# What are the oxidation numbers of the underlined elements in each of the following and how do you rationalise your results?

**Question:**

What are the oxidation numbers of the underlined elements in each of the following and how do you rationalise your results?

(a) $\mathrm{K} \underline{\mathrm{I}}_{3}$

(b) $\mathrm{H}_{2} \mathrm{~S}_{4} \mathrm{O}_{6}$

(c) $\mathrm{Fe}_{3} \mathrm{O}_{4}$

(d) $\underline{\mathrm{C}} \mathrm{H}_{3} \underline{\mathrm{C}} \mathrm{H}_{2} \mathrm{OH}$

(e) $\underline{\mathrm{C}} \mathrm{H}_{3} \underline{\mathrm{C}} \mathrm{O} \mathrm{OH}$

**Solution:**

(a) K__I__3

In $\mathrm{KI}_{3}$, the oxidation number ( $\mathrm{O} . \mathrm{N}$.) of $\mathrm{K}$ is $+1$. Hence, the average oxidation number of $\mathrm{I}$ is $-\frac{1}{3}$. However, $\mathrm{O} . \mathrm{N}$. cannot be fractional. Therefore, we will have to consider the structure of $\mathrm{Kl}_{3}$ to find the oxidation states.

In a $\mathrm{Kl}_{3}$ molecule, an atom of iodine forms a coordinate covalent bond with an iodine molecule.

Hence, in a KI3molecule, the O.N. of the two I atoms forming the I2molecule is 0, whereas the O.N. of the I atom forming the coordinate bond is –1.

(b) $\mathrm{H}_{2} \mathrm{~S}_{4} \mathrm{O}_{6}$

Now, $2(+1)+4(x)+6(-2)=0$

$\Rightarrow 2+4 x-12=0$

$\Rightarrow 4 x=10$

$\Rightarrow x=+2 \frac{1}{2}$

However, O.N. cannot be fractional. Hence, S must be present in different oxidation states in the molecule.

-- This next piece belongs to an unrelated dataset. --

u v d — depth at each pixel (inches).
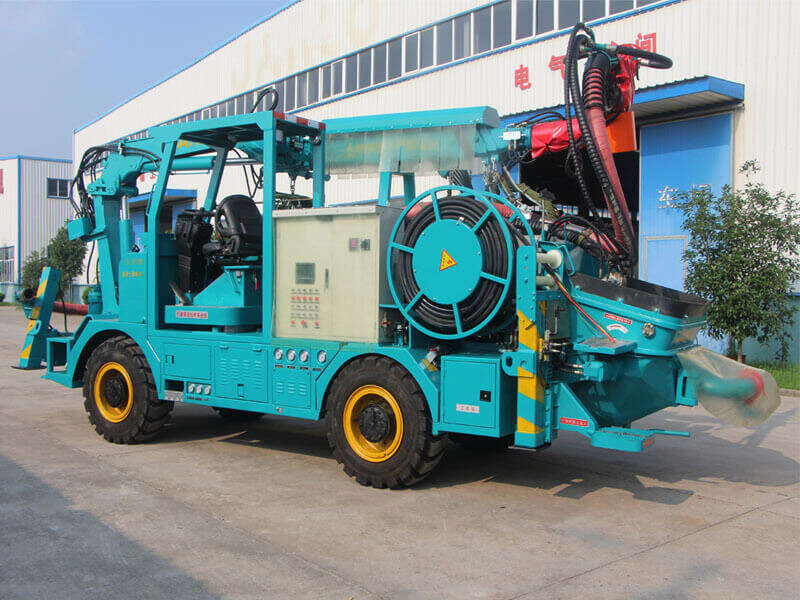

The O.N. of two of the four $S$ atoms is $+5$ and the $O . N$. of the other two $S$ atoms is 0 .

(c) $\mathrm{Fe}_{3} \mathrm{O}_{4}$

On taking the O.N. of $\mathrm{O}$ as $-2$, the O.N. of Fe is found to be $+2 \frac{2}{3}$. However, O.N. cannot be fractional.

Here, one of the three Fe atoms exhibits the O.N. of $+2$ and the other two Fe atoms exhibit the O.N. of $+3$.

(d) $\mathrm{CH}_{3} \underline{\mathrm{CH}}_{2} \mathrm{OH}$

$2(x)+6(+1)+1(-2)=0$

or, $2 x+4=0$

or, $x=-2$

Hence, the $O \cdot N$. of $C$ is $-2$.

(e) $\underline{\mathrm{CH}}_{3} \underline{\mathrm{COOH}}$

$2(x)+4(+1)+2(-2)=0$

or, $2 x=0$

or, $x=0$

However, 0 is average O.N. of C. The two carbon atoms present in this molecule are present in different environments. Hence, they cannot have the same oxidation number. Thus, $\mathrm{C}$ exhibits the oxidation states of $+2$ and $-2$ in $\mathrm{CH}_{3} \mathrm{COOH}$.